[Opening RECORDS FOR THE TASK section]
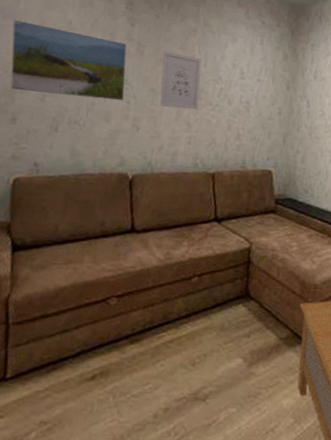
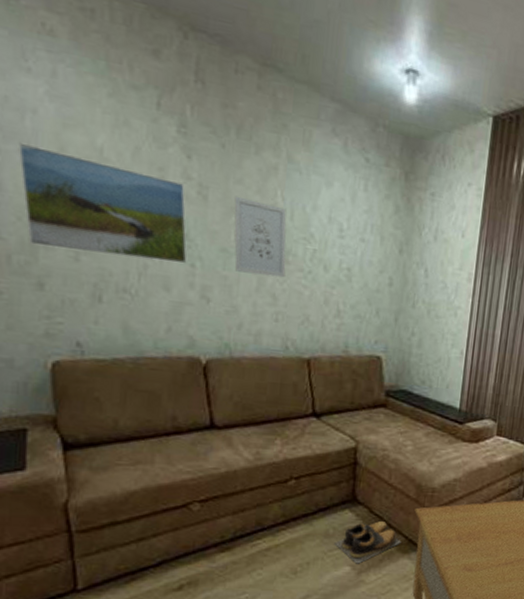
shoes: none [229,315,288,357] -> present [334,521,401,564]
[Closing RECORDS FOR THE TASK section]
[Opening RECORDS FOR THE TASK section]
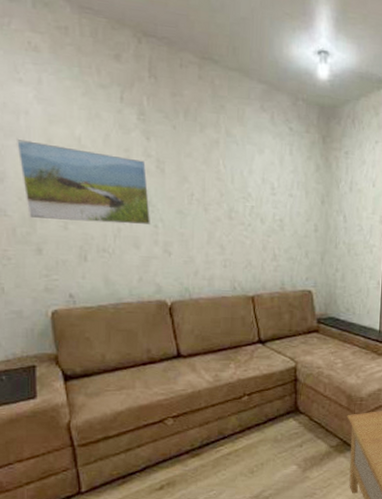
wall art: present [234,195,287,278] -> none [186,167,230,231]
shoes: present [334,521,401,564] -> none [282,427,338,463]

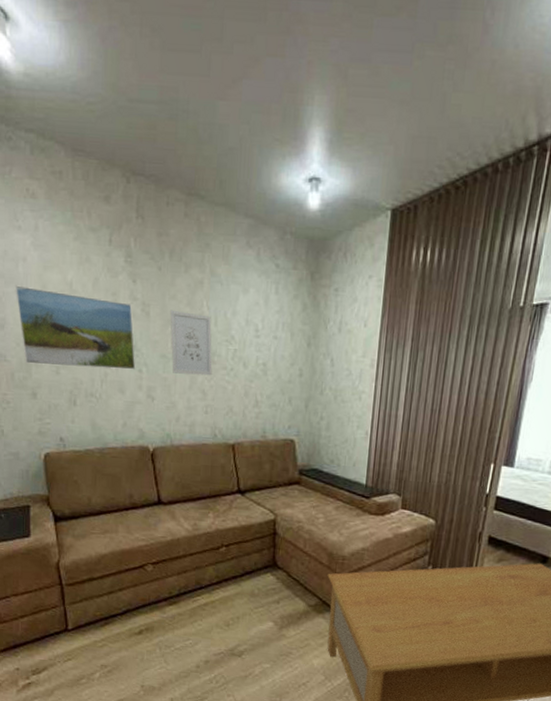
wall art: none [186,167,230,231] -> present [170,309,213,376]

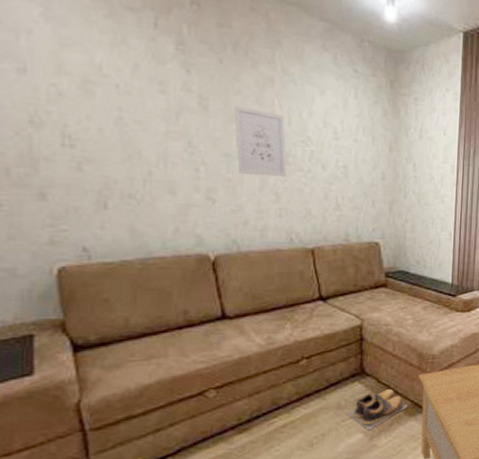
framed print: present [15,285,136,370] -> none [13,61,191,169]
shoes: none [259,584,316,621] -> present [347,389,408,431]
[Closing RECORDS FOR THE TASK section]
[Opening RECORDS FOR THE TASK section]
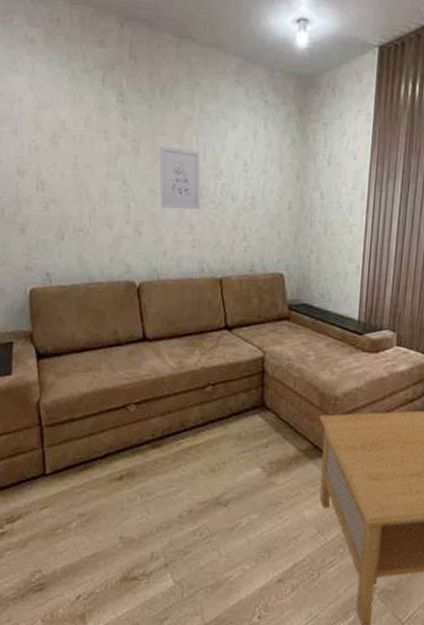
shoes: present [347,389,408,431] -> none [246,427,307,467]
[Closing RECORDS FOR THE TASK section]
= AIM OF THE TASK =
Scan the material for lines with the word "shoes", and copy each line you find.

= RESPONSE =
shoes: none [229,315,288,357] -> present [334,521,401,564]
shoes: present [334,521,401,564] -> none [282,427,338,463]
shoes: none [259,584,316,621] -> present [347,389,408,431]
shoes: present [347,389,408,431] -> none [246,427,307,467]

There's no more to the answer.